Migração de MSAL v2.x para MSAL v3.x

Se és novo na MSAL, deves começar por aqui.

Se vens do MSAL v1.x, deves consultar este guia primeiro para migrar para o MSAL v2.x e depois seguir os próximos passos.

Se vier da MSAL v2.x, pode seguir este guia para atualizar o seu código e usar a MSAL v3.x.

Alterações de grande impacto

Instanciação da aplicação

No MSAL v2.x, criava-se uma instância de aplicação como se seguia:

import { PublicClientApplication } from "@azure/msal-browser";

const msalConfig = {
    auth: {
        clientId: 'your_client_id'
    }
};

const msalInstance = new PublicClientApplication(msalConfig);

No MSAL v3.x, também tens de inicializar o objeto de aplicação. Existem várias opções ao seu dispor:

Opção 1

Instanciar um PublicClientApplication objeto e inicializá-lo depois. A initialize função é assíncrona e deve ser resolvida antes de invocar outras APIs MSAL.js.

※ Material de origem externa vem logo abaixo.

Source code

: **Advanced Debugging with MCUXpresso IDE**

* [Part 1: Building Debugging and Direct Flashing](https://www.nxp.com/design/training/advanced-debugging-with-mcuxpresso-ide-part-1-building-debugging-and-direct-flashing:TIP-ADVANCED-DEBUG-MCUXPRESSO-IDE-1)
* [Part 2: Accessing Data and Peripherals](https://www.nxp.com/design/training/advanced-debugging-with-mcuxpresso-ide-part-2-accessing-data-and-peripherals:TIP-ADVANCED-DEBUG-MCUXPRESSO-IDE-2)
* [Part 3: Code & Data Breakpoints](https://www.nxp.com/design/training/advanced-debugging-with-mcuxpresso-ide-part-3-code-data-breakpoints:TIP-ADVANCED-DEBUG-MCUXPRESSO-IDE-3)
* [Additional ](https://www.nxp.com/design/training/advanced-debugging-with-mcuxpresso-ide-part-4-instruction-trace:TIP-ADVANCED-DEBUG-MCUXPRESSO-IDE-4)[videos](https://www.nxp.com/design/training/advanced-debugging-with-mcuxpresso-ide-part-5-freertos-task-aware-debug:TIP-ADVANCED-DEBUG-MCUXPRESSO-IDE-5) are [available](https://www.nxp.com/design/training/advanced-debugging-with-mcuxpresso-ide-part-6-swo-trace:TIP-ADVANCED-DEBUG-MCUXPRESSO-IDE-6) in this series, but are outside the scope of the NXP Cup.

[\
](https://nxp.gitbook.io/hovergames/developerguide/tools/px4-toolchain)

import { PublicClientApplication } from "@azure/msal-browser";

const msalConfig = {
    auth: {
        clientId: 'your_client_id'
    }
};

const msalInstance = new PublicClientApplication(msalConfig);
await msalInstance.initialize();

Opção 2

Invoca o createPublicClientApplication método estático que devolve um objeto inicializado PublicClientApplication . Note que esta função é assíncrona.

import { PublicClientApplication } from "@azure/msal-browser";

const msalConfig = {
    auth: {
        clientId: 'your_client_id'
    }
};

const msalInstance = await PublicClientApplication.createPublicClientApplication(msalConfig);

Cache baseada em reclamações

No MSAL v2.x, adicionar declarações a um pedido fará com que, por defeito, seja adicionado à chave de cache do token um hash da cadeia de declarações pedidas. Isto implica que o MSAL 2.x armazena em cache e faz a correspondência de tokens com base nas declarações por defeito. No MSAL v3.x, este comportamento já não é o padrão. O comportamento por defeito da MSAL v3.x é ir à rede para atualizar um token sempre que as reclamações são solicitadas, independentemente de o token ter sido armazenado em cache anteriormente e ainda ser válido. Depois, após ir para a rede, o token recebido sobrescreve o token em cache caso um pedido silencioso sem reivindicações seja executado mais tarde. Para permitir que a cache baseada em reclamações no MSAL v3.x mantenha o mesmo comportamento do MSAL v2.x, os programadores devem usar a cacheOptions.claimsBasedCachingEnabled flag de configuração definida para true no objeto de configuração da Aplicação Cliente:

const msalConfig = {
    auth: {
        ...
    },
    ...
    cache: {
        claimsBasedCachingEnabled: true
    }
}

const msalInstance = new msal.PublicClientApplication(msalConfig);
await msalInstance.initialize();

Todas as outras APIs são retrocompatíveis com MSAL v2.x. Recomenda-se dar uma vista de olhos à amostra padrão para ver um exemplo funcional do MSAL v3.0.

Criptografia

O MSAL v3.x deixa de suportar a criptografia nativa do IE11 window.msCrypto e a Biblioteca de Criptografia JavaScript da Microsoft Research (MSR crypto) window.msrCrypto em favor da API de criptografia nativa do navegador window.crypto. As opções criptográficas config.system.cryptoOptions usadas para a criptografia MSR deixaram igualmente de ser suportadas.

Alterações principais

Suporte de navegador

MSAL.js já não suporta os seguintes navegadores:

  • IE 11
  • Edge (Legacy)

Dependências do pacote

A versão do TypeScript foi atualizada de 3.8.3 para 4.9.5.

Opções do compilador

As versões do módulo/alvo foram atualizadas de es6/es5 para es2020/es2020, respetivamente.

CDN

MSAL.js já não é alojada numa CDN. Consulte este documento para mais detalhes.